||As time goes by rapid development of 3D graphics technique and 3C portable product output, 3D graphics have been widely applied to handheld devices, such as notebooks, PDAs, and smart cellular phones. Generally, to process 3D graphics applications in mobile devices, processor needs strong capability of handling large computational-intensive workloads. Complex computation consumes a great quantity of electric power. But the lifetime of handheld device battery is limited. Therefore, the cost, to satisfy this demand, will be shortening the supply time of device battery. Moreover, Moore’ law said that the number of transistors in a chip is double in every eighteen months. But these days the advance in manufacturing batteries still cannot get up with the advance in developing processors. In addition, the improvement of chip size has led to more small, supply voltage of kernel processor in portable device. Considering system efficiency and battery lifetime simultaneously increase the difficulty of designing power management scheme. So, how to manage power effectively has become one of the important key for designing handheld products.|
For 3D graphics system, dynamic voltage and frequency scaling (DVFS) is one of good solutions to implement power management policy. DVFS needs an efficient online prediction method to predict the workload of frames and then appropriately adjust voltage and frequency for saving energy consumption. Consequently, a lot of related papers have proposed different prediction policy to predict the executing workload of 3D graphics system. For instance, the existing prediction policies include signature-based, history-based and proportion-integral-derivative (PID) methods, but most of designers put power management in software, i.e. processors. This solution not only slows power management to get the information about executing time of graphic processing unit (GPU), but also increases the operating overhead of CPU in handheld system.

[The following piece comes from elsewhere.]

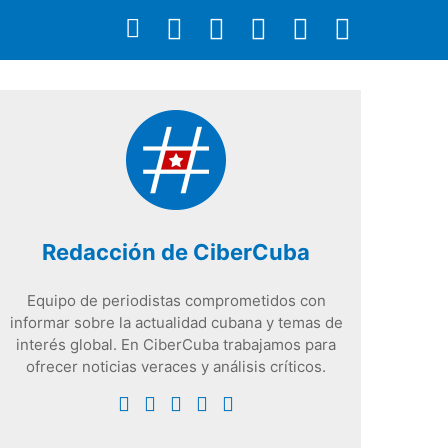
Redacción de CiberCuba
Equipo de periodistas comprometidos con
informar sobre la actualidad cubana y temas de
interés global. En CiberCuba trabajamos para
ofrecer noticias veraces y análisis críticos.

In this paper, we propose a power management workload prediction scheme with a framework of using proportion-integral (PI) controller to be a master controller and fuzzy controller to be a slave controller, and then implement it into hardware circuit. Taking advantage of fuzzy conception in fuzzy controller is to adjust the proportional parameter in PI controller, the shortage of traditional PI controller that demands on complicated try-and-error method to look for a good proportional and integral parameters can be avoided so that the adaption and forecasting accuracy can be improved. Besides, Uniform Window-size Predictor 1 (UW1) is also implemented as an assistant manner. Using UW1 predictor appropriately can improve the prediction trend to catch up with the trend of real workload. Experimental results show that our predictor improves prediction accuracy about 3.8% on average and saves about 0.02% more energy compared with PI predictor. Circuit area and power consumption only increases 6.8% percent and 1.4% compared with PI predictor. Besides, we also apply our predictor to the 3D first person game, Quake II, in the market. The result shows that our predictor is indeed an effective prediction policy. The adaption can put up with the intense workload variation of real game and adjust voltage and frequency precisely to decrease power consumption and meet the purpose of energy saving.